| THE PROBLEM |
Where the data below has the string "tail", return the whole line.

● ● ● ●

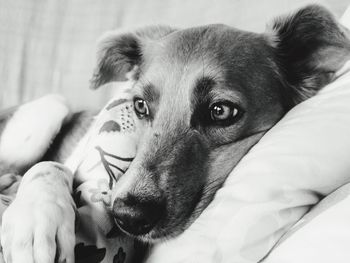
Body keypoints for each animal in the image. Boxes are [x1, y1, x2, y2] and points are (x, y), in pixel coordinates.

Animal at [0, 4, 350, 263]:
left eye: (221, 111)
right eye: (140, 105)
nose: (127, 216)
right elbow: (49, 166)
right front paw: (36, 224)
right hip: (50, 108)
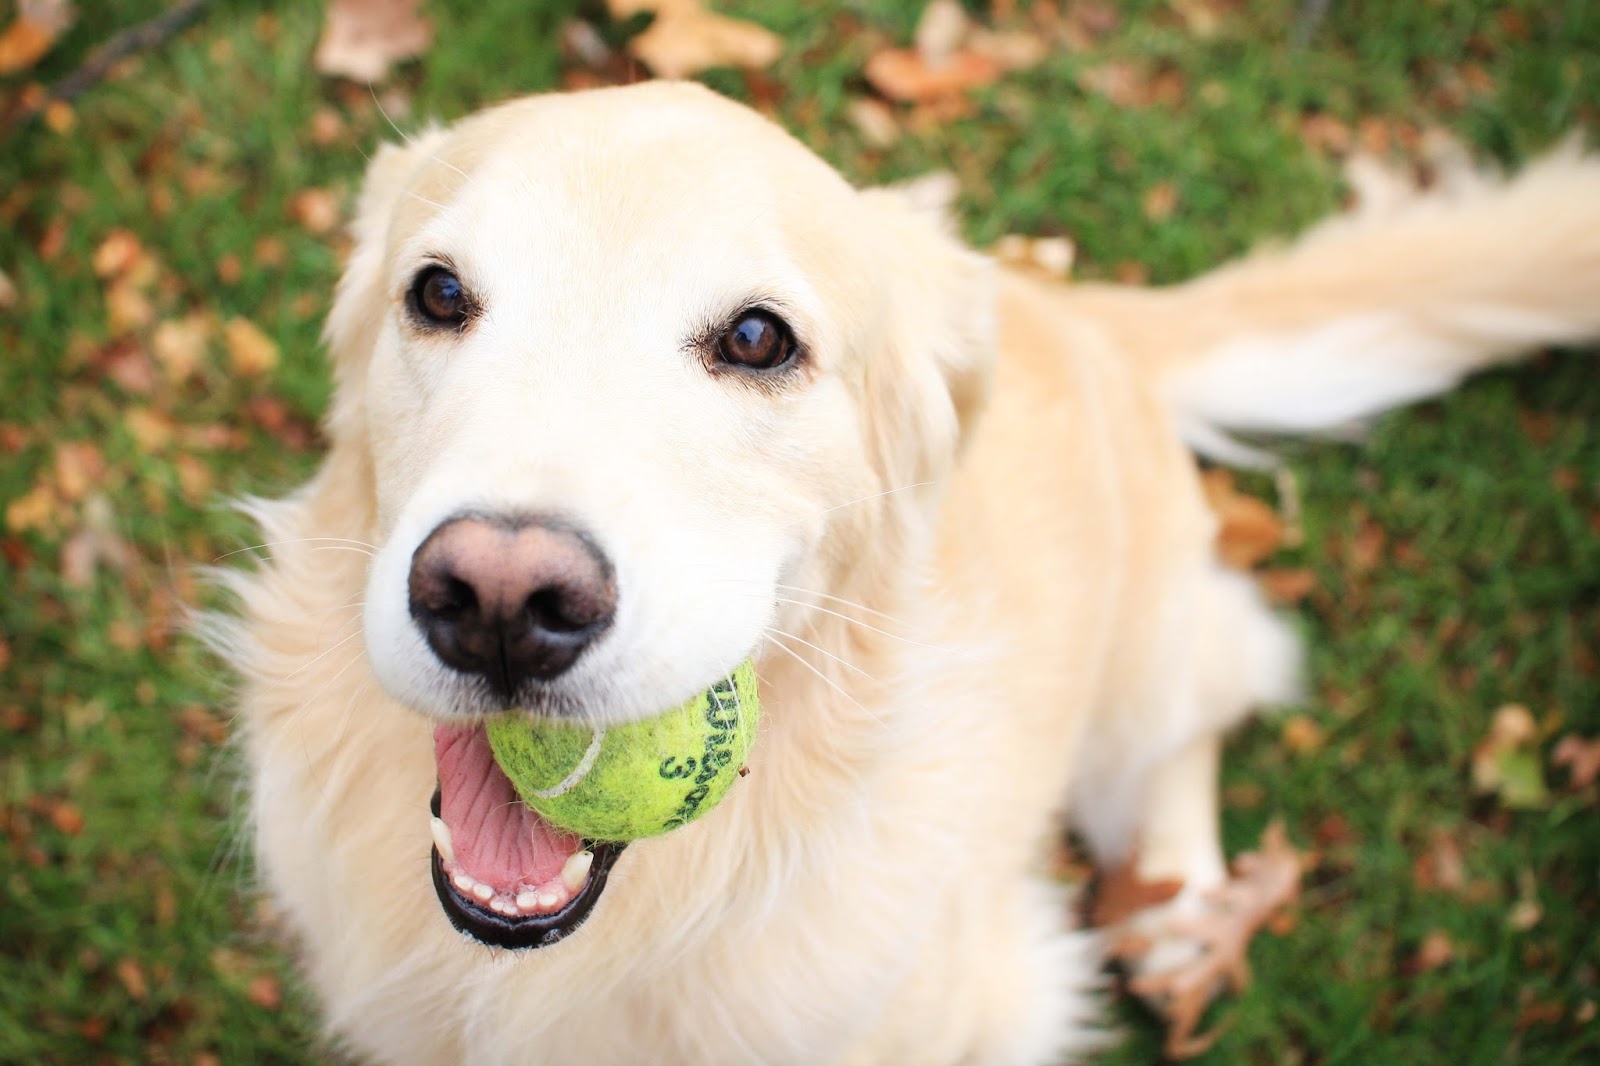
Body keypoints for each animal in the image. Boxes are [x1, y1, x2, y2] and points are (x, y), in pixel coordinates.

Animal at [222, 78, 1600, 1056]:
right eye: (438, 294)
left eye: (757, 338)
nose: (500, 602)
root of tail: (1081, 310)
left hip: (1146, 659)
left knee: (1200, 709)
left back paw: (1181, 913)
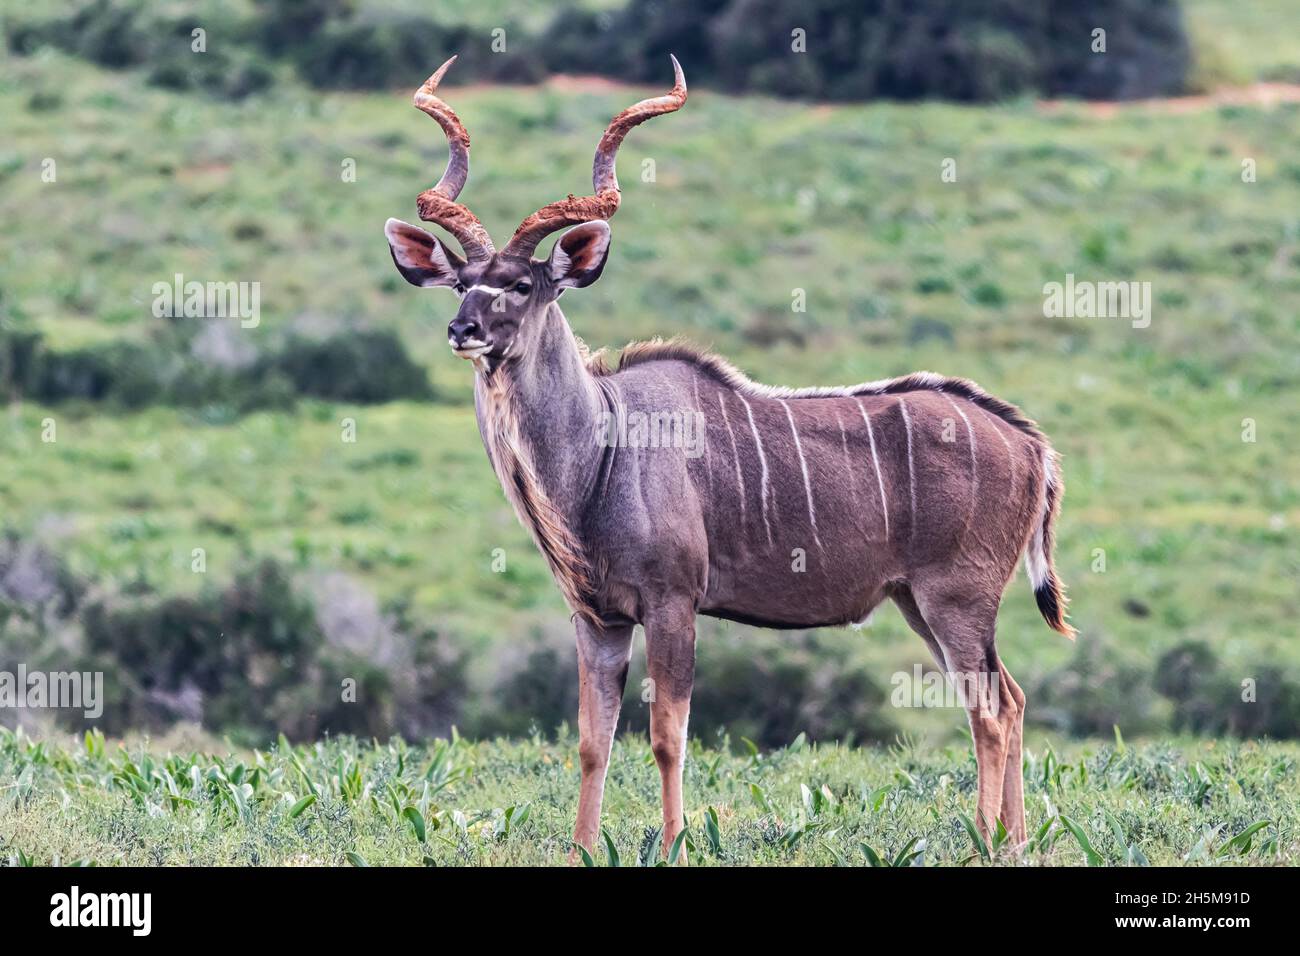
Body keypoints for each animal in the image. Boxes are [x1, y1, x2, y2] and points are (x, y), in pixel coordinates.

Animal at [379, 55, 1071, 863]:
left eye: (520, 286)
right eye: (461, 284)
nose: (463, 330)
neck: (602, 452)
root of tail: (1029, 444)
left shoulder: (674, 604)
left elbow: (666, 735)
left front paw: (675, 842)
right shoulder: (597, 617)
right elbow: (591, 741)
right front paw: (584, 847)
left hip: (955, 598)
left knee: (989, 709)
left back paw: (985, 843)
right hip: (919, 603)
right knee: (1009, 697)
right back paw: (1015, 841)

● ● ● ●

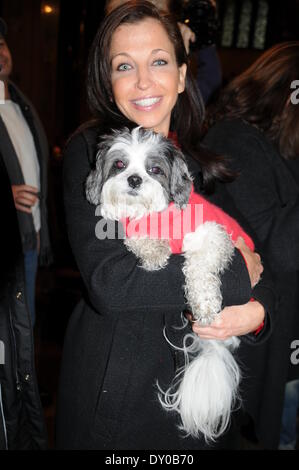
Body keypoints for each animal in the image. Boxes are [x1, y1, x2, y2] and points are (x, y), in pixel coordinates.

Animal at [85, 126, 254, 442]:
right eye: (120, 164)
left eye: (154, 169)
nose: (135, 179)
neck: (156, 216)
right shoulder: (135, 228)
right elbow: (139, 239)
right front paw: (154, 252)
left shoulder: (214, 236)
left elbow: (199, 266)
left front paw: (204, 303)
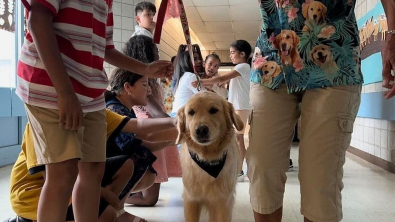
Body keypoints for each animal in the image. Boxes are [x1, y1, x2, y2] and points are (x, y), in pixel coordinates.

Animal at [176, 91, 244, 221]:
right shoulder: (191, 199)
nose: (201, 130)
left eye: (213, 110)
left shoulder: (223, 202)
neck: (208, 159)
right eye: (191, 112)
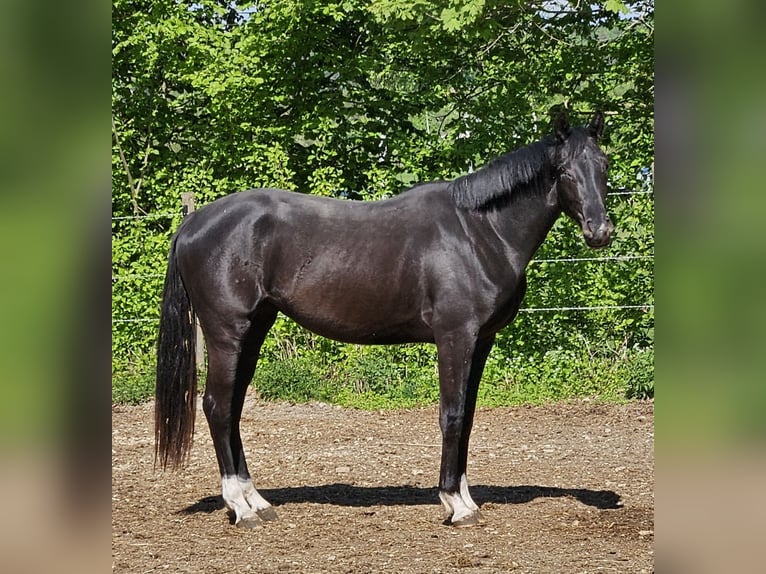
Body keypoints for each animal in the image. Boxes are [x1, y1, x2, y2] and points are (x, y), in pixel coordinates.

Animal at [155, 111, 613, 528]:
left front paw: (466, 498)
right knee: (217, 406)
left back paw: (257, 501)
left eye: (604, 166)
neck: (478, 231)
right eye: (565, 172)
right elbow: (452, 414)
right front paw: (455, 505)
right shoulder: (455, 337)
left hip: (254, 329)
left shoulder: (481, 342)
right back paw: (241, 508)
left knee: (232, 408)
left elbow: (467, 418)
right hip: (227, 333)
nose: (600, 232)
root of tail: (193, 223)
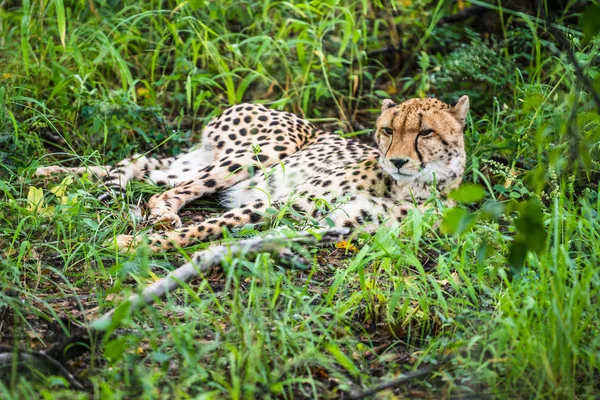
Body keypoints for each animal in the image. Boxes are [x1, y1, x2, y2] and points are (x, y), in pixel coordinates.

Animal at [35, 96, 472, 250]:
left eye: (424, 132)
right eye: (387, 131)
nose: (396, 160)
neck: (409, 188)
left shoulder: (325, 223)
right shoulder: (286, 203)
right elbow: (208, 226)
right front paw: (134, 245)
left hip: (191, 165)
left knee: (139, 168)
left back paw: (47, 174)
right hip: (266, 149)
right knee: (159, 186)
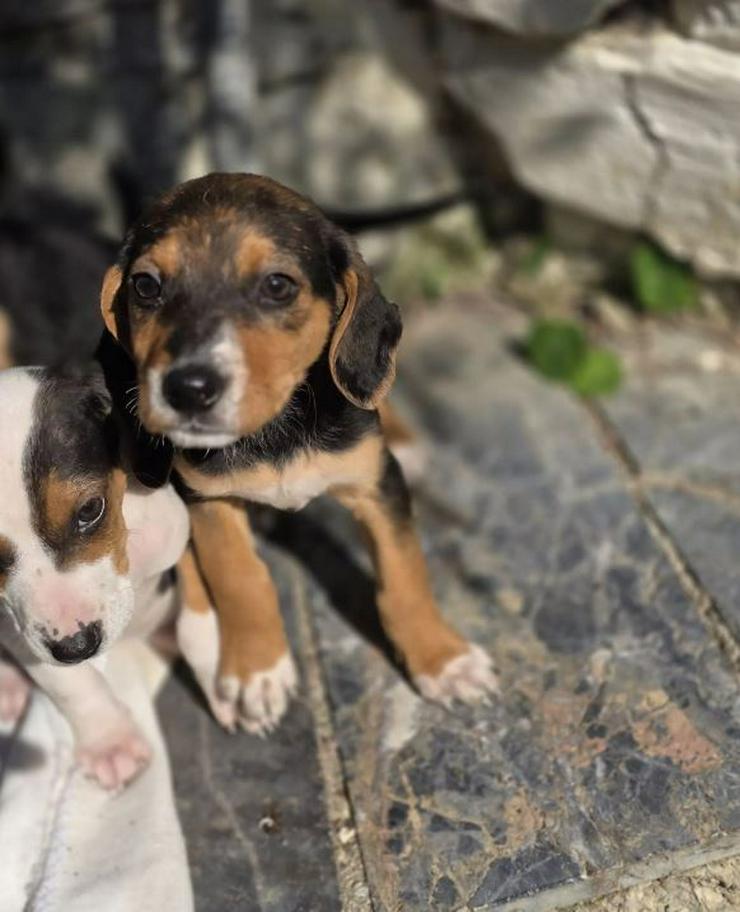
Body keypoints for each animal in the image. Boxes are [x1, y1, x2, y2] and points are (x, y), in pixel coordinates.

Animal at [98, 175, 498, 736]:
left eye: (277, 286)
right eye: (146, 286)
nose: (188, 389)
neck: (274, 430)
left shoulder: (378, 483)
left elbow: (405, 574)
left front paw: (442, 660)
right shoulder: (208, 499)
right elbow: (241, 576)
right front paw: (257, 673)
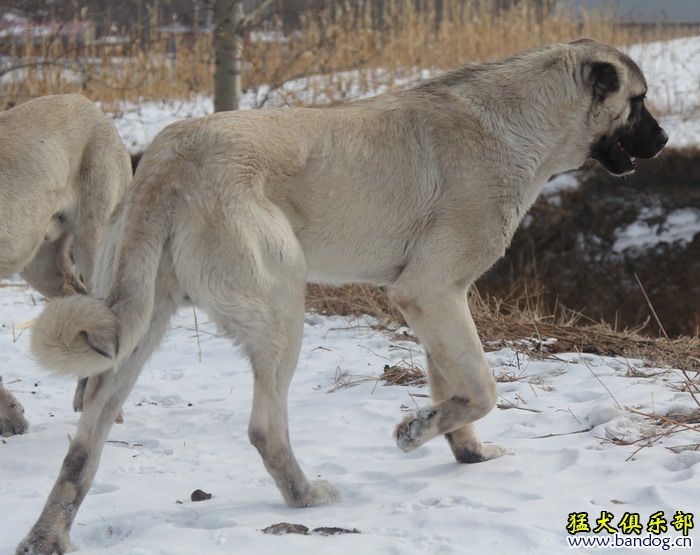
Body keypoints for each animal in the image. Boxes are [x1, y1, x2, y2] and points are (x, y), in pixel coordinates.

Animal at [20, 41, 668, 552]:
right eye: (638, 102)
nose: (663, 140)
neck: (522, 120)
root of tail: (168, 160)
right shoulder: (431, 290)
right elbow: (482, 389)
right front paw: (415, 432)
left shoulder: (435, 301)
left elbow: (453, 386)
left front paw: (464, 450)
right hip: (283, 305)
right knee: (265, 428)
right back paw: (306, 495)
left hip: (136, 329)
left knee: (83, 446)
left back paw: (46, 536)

● ● ● ●

| OUTPUT OF THE EXERCISE |
root of tail: (1081, 310)
root of tail: (1029, 444)
root of tail: (193, 223)
root of tail: (168, 160)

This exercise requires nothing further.